■ **Objectif**:
Rédigez, s'il vous plaît, la suite de l'article ci-dessous sur la cinéaste Erika Lust et l'éducation sexuelle, en commençant juste après sa dernière phrase.

■ **Texte extrait**:
■ ■ ■ ■
Convertir le X en levier de transmission responsable, et bienveillant, des savoirs érotiques. De prime abord, l’idée paraît a minima contre-intuitive. C’est pourtant le combat de celle qui, question tabous sexuels, en a vu défiler. Partie de sa Suède natale « pas assez ouverte, trop étriquée » pour rejoindre la « so permissive » Barcelone après avoir décroché son diplôme de sciences politiques en 2000, notre interlocutrice s’agace, à l’époque, de devoir consommer un porno qui « n’apprend rien ». « Puisque j’étais incapable de trouver chaussure à mon pied, je me suis lancée dans la réalisation en 2004 avec un court-métrage sur le plaisir féminin, axé humour ». Une touche comique qui deviendra bientôt la marque de fabrique d’Erika, farouche défenseuse d’un porno « joyeux ». Et la formule fait mouche. Au point que notre cinéaste en devenir lance sa propre société, Lust Films, puis empile les productions – toujours indépendantes – diffusées sur le site erikalust.com. En parallèle, elle rencontre celui qui deviendra son mari et associé, Pablo Dobner. Débute alors une « vie de famille » qu’Erika chérit « plus que tout », auréolée par la naissance de deux enfants, aujourd’hui ados. « Très tôt la question du dialogue autour du porno s’est imposée avec eux », confie-t-elle. Et d’ajouter, pas dupe pour un sou : « Ils sont déjà tombés sur ce genre de contenu, forcément ».
Côté français, l’âge moyen du premier visionnage se situe aux alentours des 14 ans, selon une enquête Ifop révélée en 2017. Un « enjeu majeur », aux yeux de notre interlocutrice qui, entre deux verres de jus – elle ne boit jamais d’alcool – rappelle avec force que « l’introduction à la sexualité se fait par la porte du porno mainstream, et façonne une certaine vision des rapports intimes ». Avant d’asséner : « Bien sûr qu’il y un problème dans l’exposition juvénile à des vidéos qui négligent la question du consentement, scénarisent la violence envers les femmes, et surfent sur des normes de genre stéréotypés ». Selon une autre analyse Ifop réalisée en 2014, un français sur deux a déjà tenté de « reproduire des positions ou des scènes » vues dans un film pour adultes. La preuve par la stat’ qu’Erika a raison de monter au créneau.
Alors, pour faire barrage à l’influence du porn mainstream, celle qui détaillait la feuille de route du porno féministe dans son ouvrage X : A Woman’s Guide to Good Porn (2009) s’improvise d’abord sex educator à domicile. « Si mes enfants veulent savoir ce qu’est une fellation, il n’y a pas de honte, ils n’ont qu’à demander ! », glisse-t-elle, l’œil pétillant de malice. Avant de reprendre son sérieux : « De toute façon, si je lève pas le voile sur ces pratiques, ils iront toquer chez Google – et tomberont nez à nez avec du porn en streaming. Question instituteur, on a connu mieux ». L’éducation sexuelle publique, par exemple ? Un ange passe.
■ ■ ■ ■
■ **Documents sources**:

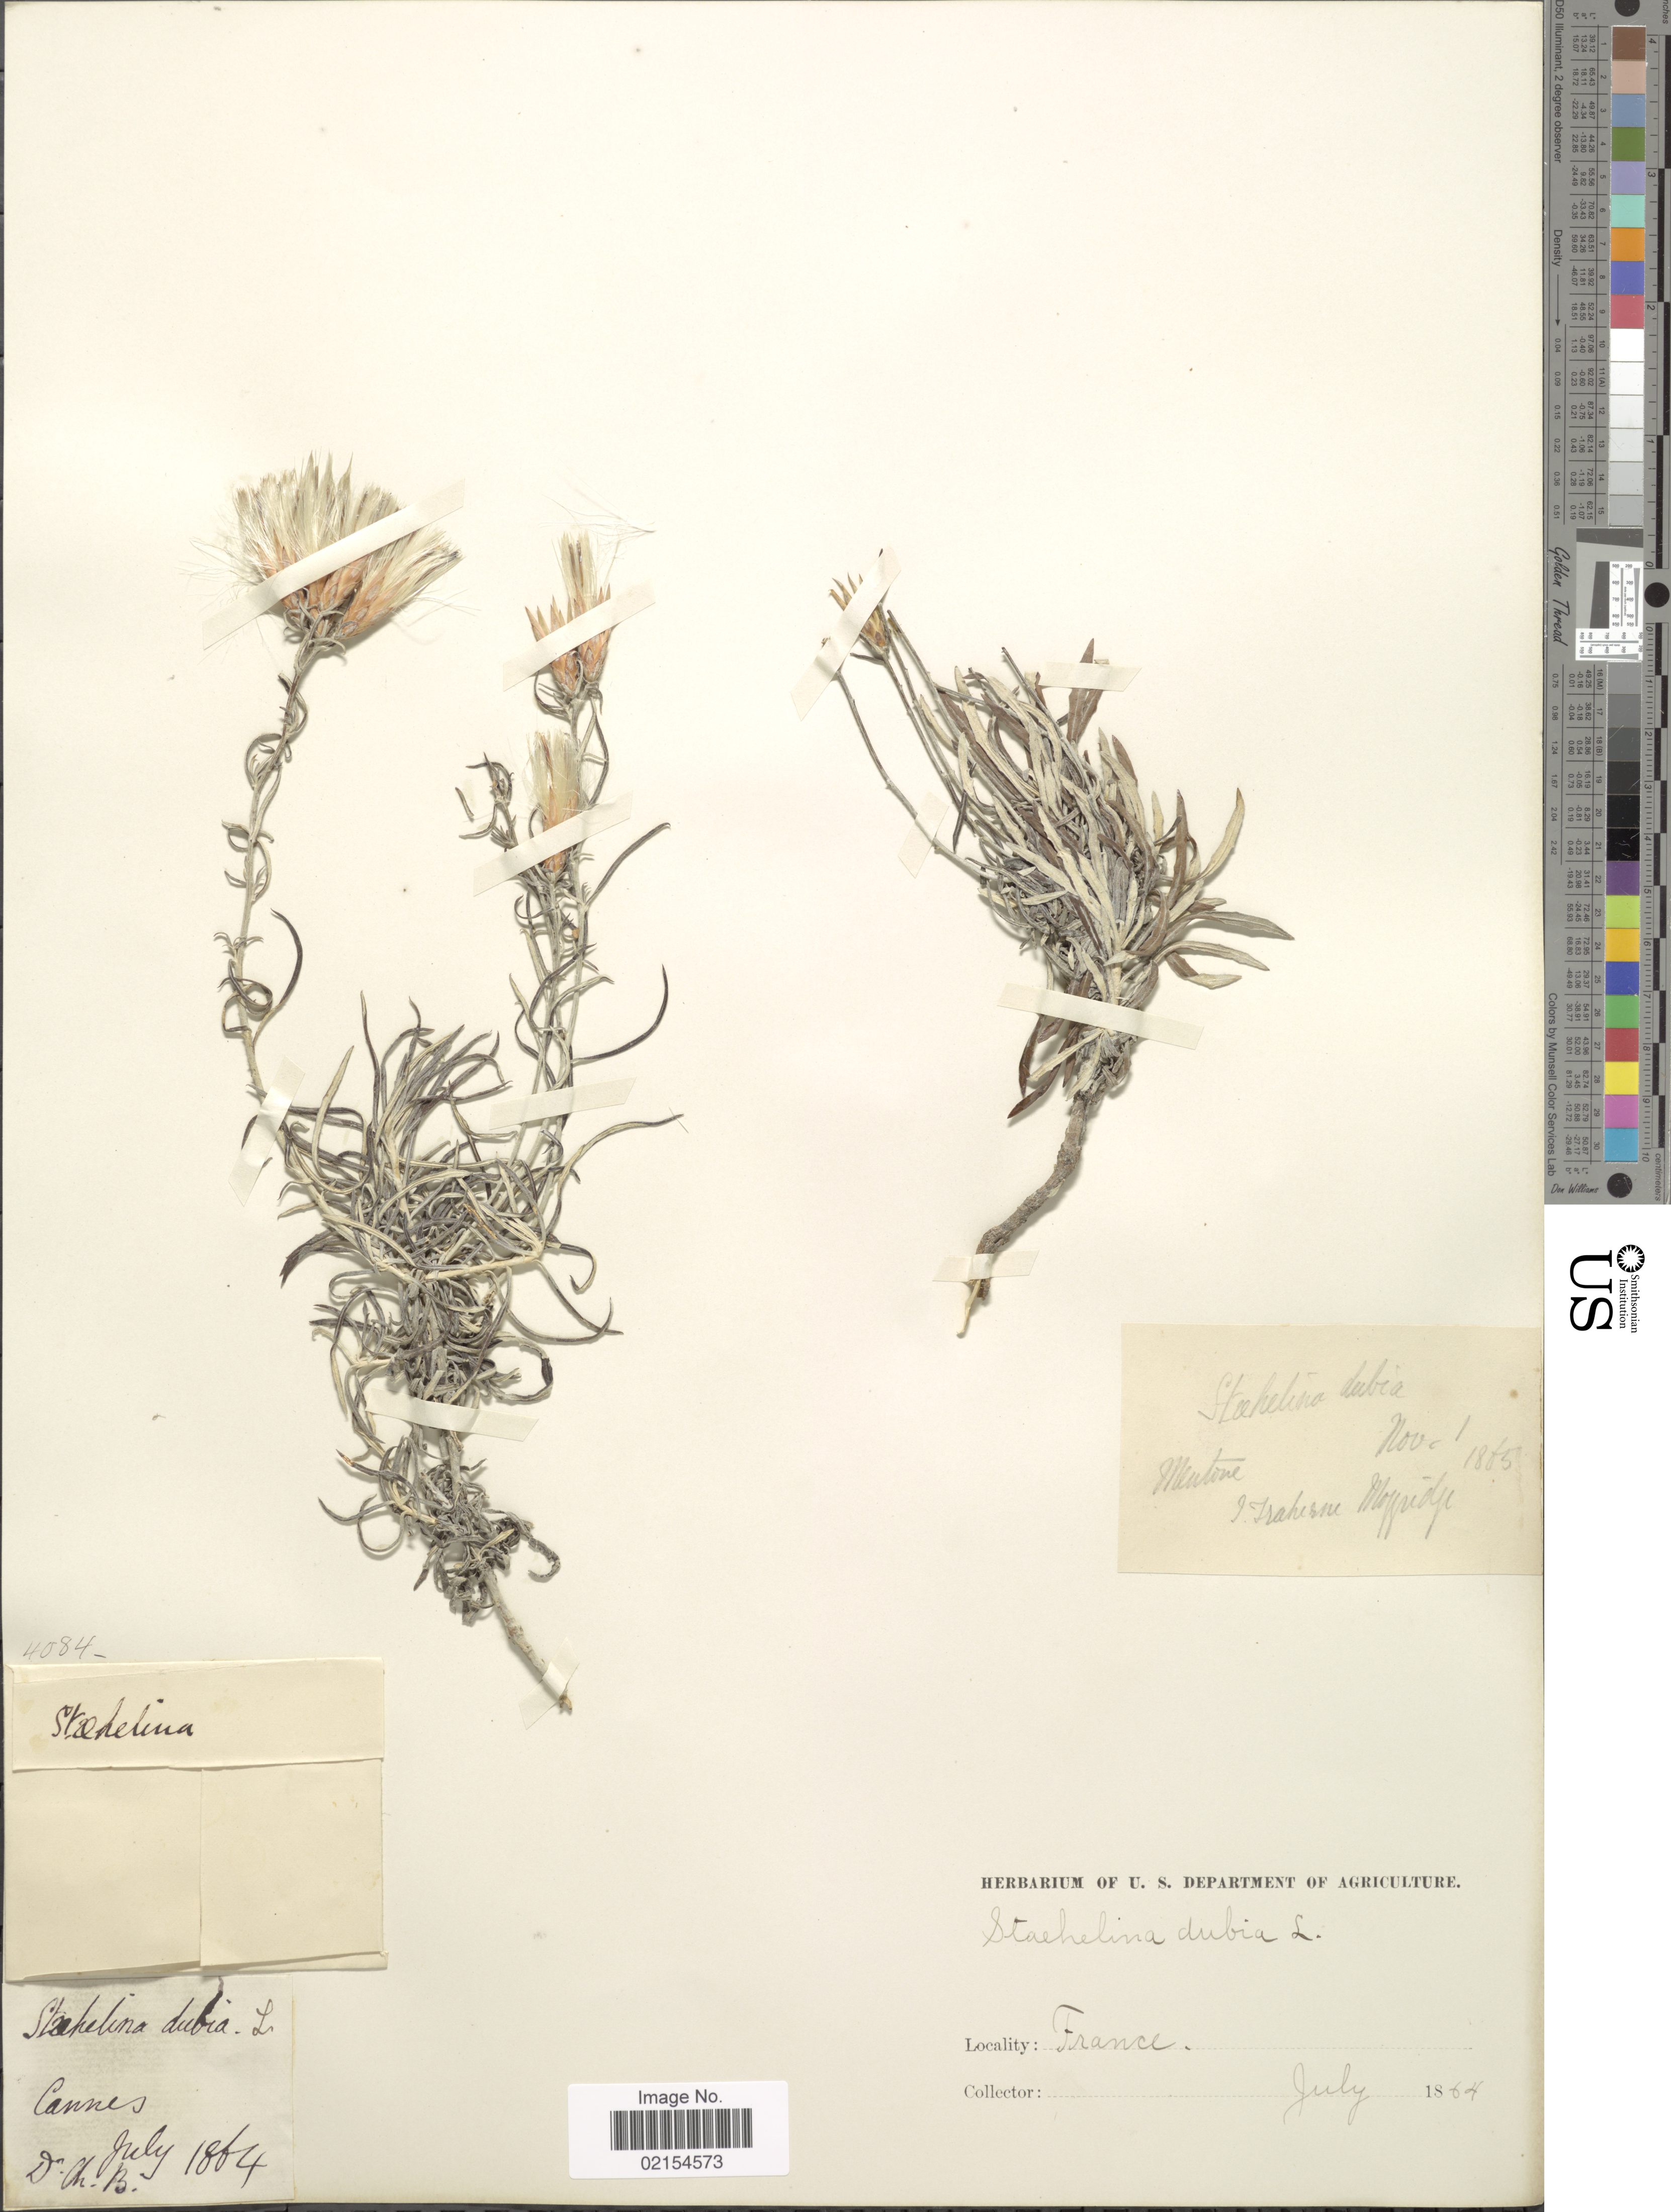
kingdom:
■ ■ ■ ■
■ **Réponse attendue**:
« Lorsqu’elle n’est pas politisée comme aux États-Unis, déplore Erika, cet enseignement est exclusivement orienté autour des IST et du système reproductif ». Question plaisirs, diversité des kinks et identités sexuelles plurielles, rien à voir, circulez ! Pire encore : en France, seulement 15 % des élèves disposent de cours – pourtant obligatoires, et d’ordre de santé publique – sur la sexualité. Pour les autres, c’est nada. Le désert de Gobi, quoi. Et parce que notre business woman n’a guère le loisir de faire la tournée des foyers hexagonaux pour prendre le relai là où l’État déconne sévère, Erika a lancé en 2017 The Porn Conversation. Un module en ligne à but non lucratif, qui offre « aux parents les outils nécessaires pour discuter de manière constructive du porno avec leurs enfants ». Ce, grâce aux conseils de sexologues.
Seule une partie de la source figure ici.